The Boswellia sacra resin has been traditionally applied as a folk medicine to treat various diseases, including inflammatory and cancer disorders9. The underlying mechanism of anti-inflammatory activities is mostly related to pentacyclic triterpenic acids, namely boswellic acids which have been recognized as active ingredients of frankincense10. While the chemical structure of boswelic acids is similar to that of steroids11, they have indicated quite different properties from nonsteroidal anti-inflammatory drugs by the inhibition of 5-lipoxygenase12. Based on the previous in vitro and in vivo studies, the boswellic acid derivatives are well-recognized as active components responsible for the anti-cancer activities of frankincense13. Furthermore, they are reported to possess cancer chemo-preventive activities14.

β-Boswellic acid (BA), 3-O-acetyl-β-Boswellic acid (ABA), and 3-O-acetyl-11-keto-β-Boswellic acid (AKBA) are the major derivatives of Boswellic acids15,16. It has been proven that BA could induce apoptosis in colon cancer cells through a caspase-8-dependent pathway17. ABA revealed a more influential impact on the apoptosis of glioblastoma cells in comparison with the BA and AKBA18. Moreover, the whole-transcriptomic study of ABA indicated that it can induce apoptosis and inhibit epithelial-mesenchymal transition, cancer cell viability, proliferation, and metastasis by interference in the different molecular pathways18. ABA in particular showed a more influential anti-cancer impact against glioblastoma cells when compared with BA and AKBA19. As reported, ABA didn't indicate toxicity against normal cells, while it caused DNA fragmentation in melanoma cells20. Among boswellic acid derivatives, AKBA has been reported to have the strongest anti-cancer properties. AKBA could decrease chemotherapy resistance in human cancers, for example, AKBA decreased the malignancy of Taxol resistant human ovarian cancer by inhibiting multidrug resistance protein function and also, suppressed Docetaxel-resistant prostate cancer cells in vitro and in vivo by blocking Akt and Stat3 signaling21,22. We have recently investigated the apoptotic effects of AKBA against human prostate and breast cancer cells23.

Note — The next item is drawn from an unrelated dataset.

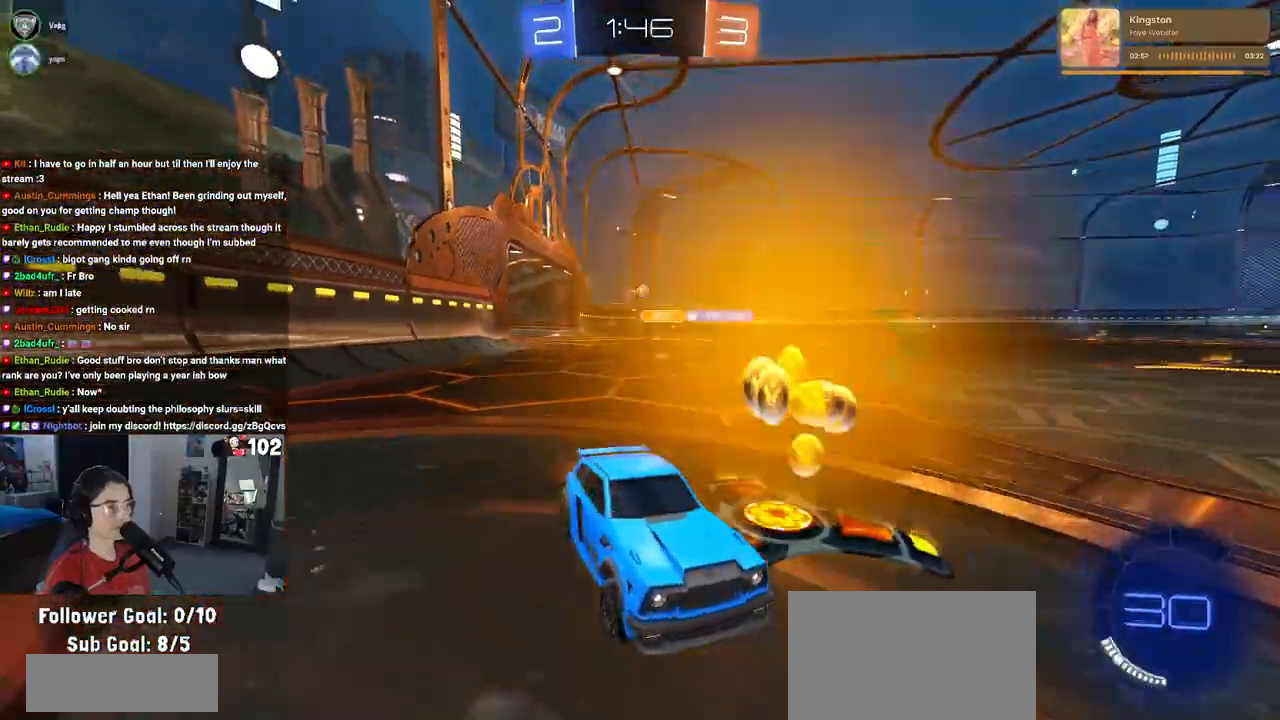
{"buttons": ["R1", "R2"], "left_stick": "left", "right_stick": "center", "events": [[50, "SQUARE", "up"]]}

Despite the promising anti-cancer activities, the low bioavailability of the boswellic acid derivatives, specifically AKBA reduces their pharmacological effectiveness due to their inadequate cellular and tissue uptake. To promote the pharmacodynamics properties of these compounds, several approaches have been employed. The administration of 11-keto-β-Boswellic acid (KBA) following a standardized meal strengthened the bioavailability of KBA24. The bioavailability of boswellic acid derivatives can be enhanced by the co-administration with an anionic drug25. Drug delivery system such as micelles, emulsions, lipid nanoparticles, lipid nano-carriers, liposomes and synthetic polymeric nanoparticles have been applied to improve pharmacodynamics effect of these compounds26,27,28. As reported by Riva et al., formulation of boswellic acids with lecithin could improve the tissue absorption and diffusion, resulting in the enhanced bioavailability29.

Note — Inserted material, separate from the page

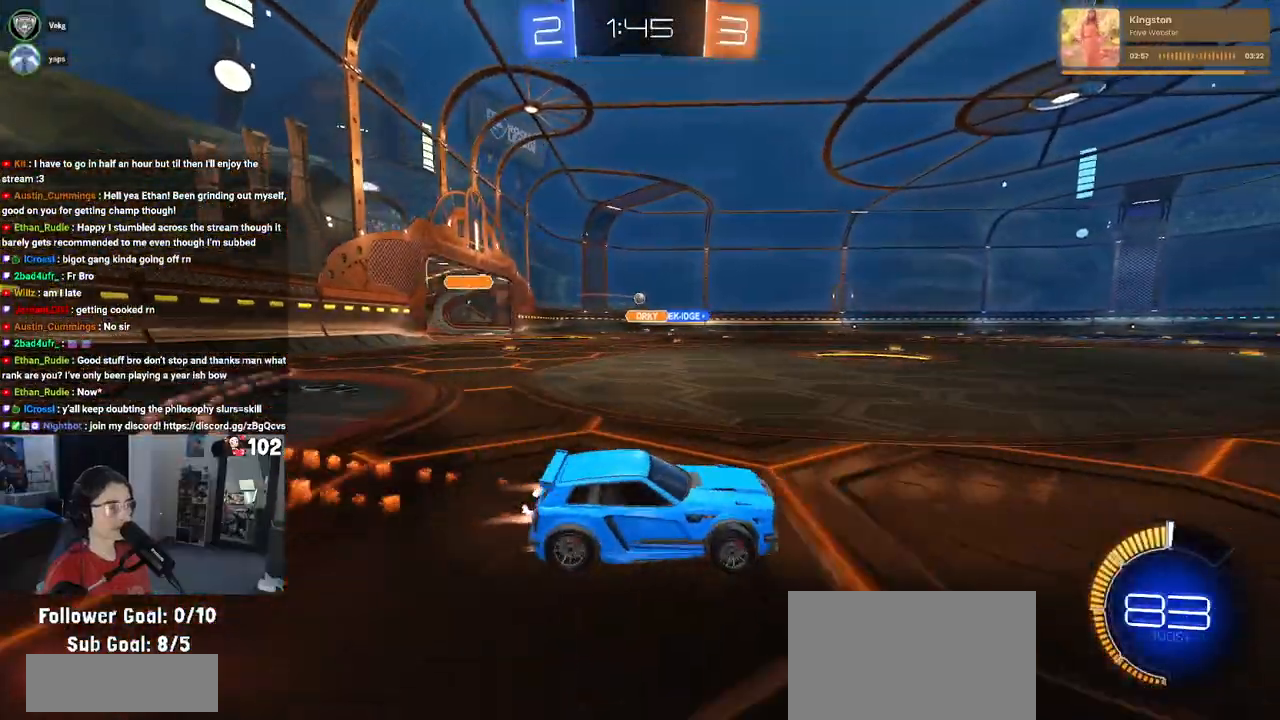
{"buttons": ["R2"], "left_stick": "center", "right_stick": "center", "events": [[333, "R1", "up"], [367, "left_stick", "center"]]}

Based on recent studies, these compounds possessed a promising potential to be used as anticancer agent, while still their mechanistic effects on non-tumorigenic non-transformed breast epithelial (MCF-10A) and cancerous (MCF-7, and MDA-MB-231) cells are unclear. Therefore, in this comparative study, the impact of these bioactive compounds (BA, ABA, and AKBA) on MCF-10A cells and breast cancer cells was evaluated by the toxicity, cell cycle, cell migration, apoptosis, epigenetic, gene and protein studies.

Results

Cytotoxicity assay

To investigate the cytotoxicity effect of BA, ABA, and AKBA on MCF-7, MDA-MB-231, and MCF-10A cells, the viability of treated and non-treated cells was assessed using an MTT assay. Based on MTT results (the data not shown), an optimal concentration of drugs was selected to have the least effect on MCF-10A cells as well as the maximal inhibition effect on the proliferation of cancer cells. So, from the tested concentrations, we selected 65 μM concentrations for the next steps.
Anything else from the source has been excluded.